→ WHAT TO WORK ON: Your answer must contain only the lines from the one containing "- Contracts evolve" through the end of the entries below, reproduced character for character.

Source texts of formatted documents
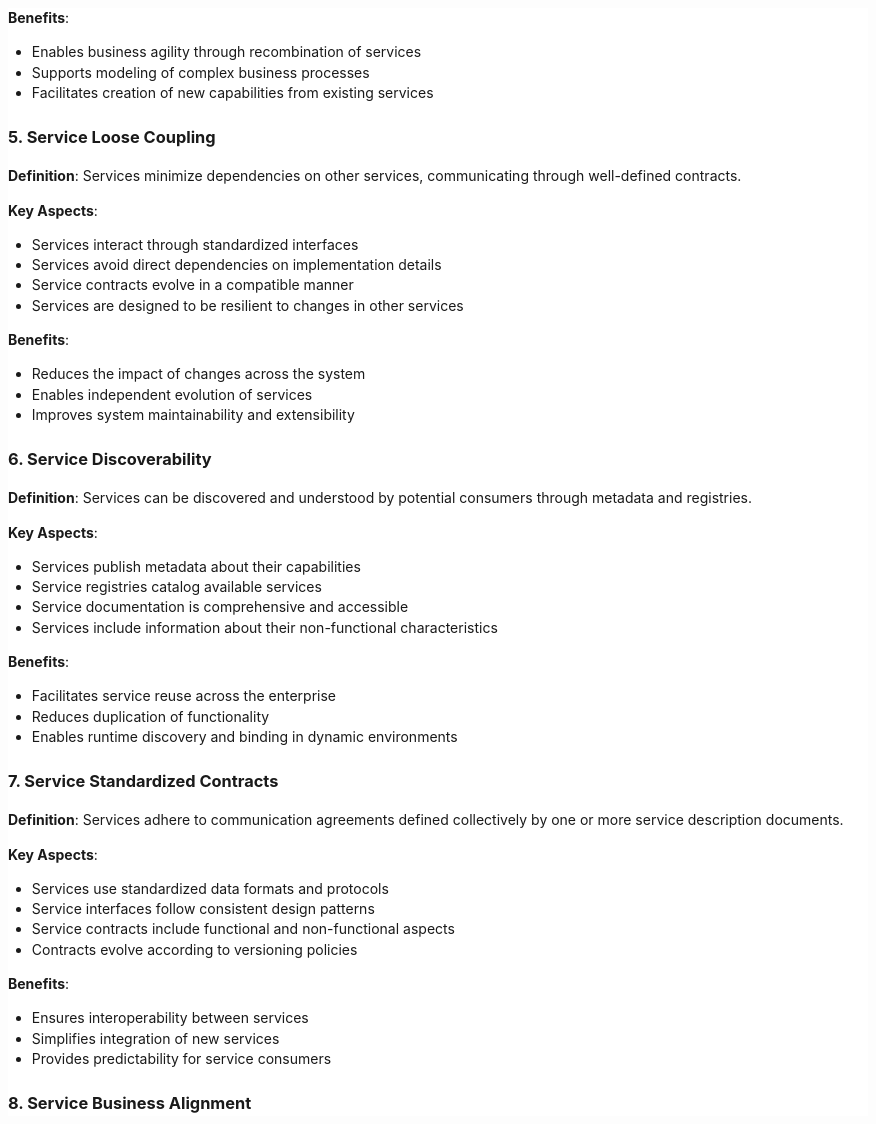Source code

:**Benefits**:
- Enables business agility through recombination of services
- Supports modeling of complex business processes
- Facilitates creation of new capabilities from existing services

### 5. Service Loose Coupling

**Definition**: Services minimize dependencies on other services, communicating through well-defined contracts.

**Key Aspects**:
- Services interact through standardized interfaces
- Services avoid direct dependencies on implementation details
- Service contracts evolve in a compatible manner
- Services are designed to be resilient to changes in other services

**Benefits**:
- Reduces the impact of changes across the system
- Enables independent evolution of services
- Improves system maintainability and extensibility

### 6. Service Discoverability

**Definition**: Services can be discovered and understood by potential consumers through metadata and registries.

**Key Aspects**:
- Services publish metadata about their capabilities
- Service registries catalog available services
- Service documentation is comprehensive and accessible
- Services include information about their non-functional characteristics

**Benefits**:
- Facilitates service reuse across the enterprise
- Reduces duplication of functionality
- Enables runtime discovery and binding in dynamic environments

### 7. Service Standardized Contracts

**Definition**: Services adhere to communication agreements defined collectively by one or more service description documents.

**Key Aspects**:
- Services use standardized data formats and protocols
- Service interfaces follow consistent design patterns
- Service contracts include functional and non-functional aspects
- Contracts evolve according to versioning policies

**Benefits**:
- Ensures interoperability between services
- Simplifies integration of new services
- Provides predictability for service consumers

### 8. Service Business Alignment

→ SOLUTION TO THIS EXERCISE:
- Contracts evolve according to versioning policies

**Benefits**:
- Ensures interoperability between services
- Simplifies integration of new services
- Provides predictability for service consumers

### 8. Service Business Alignment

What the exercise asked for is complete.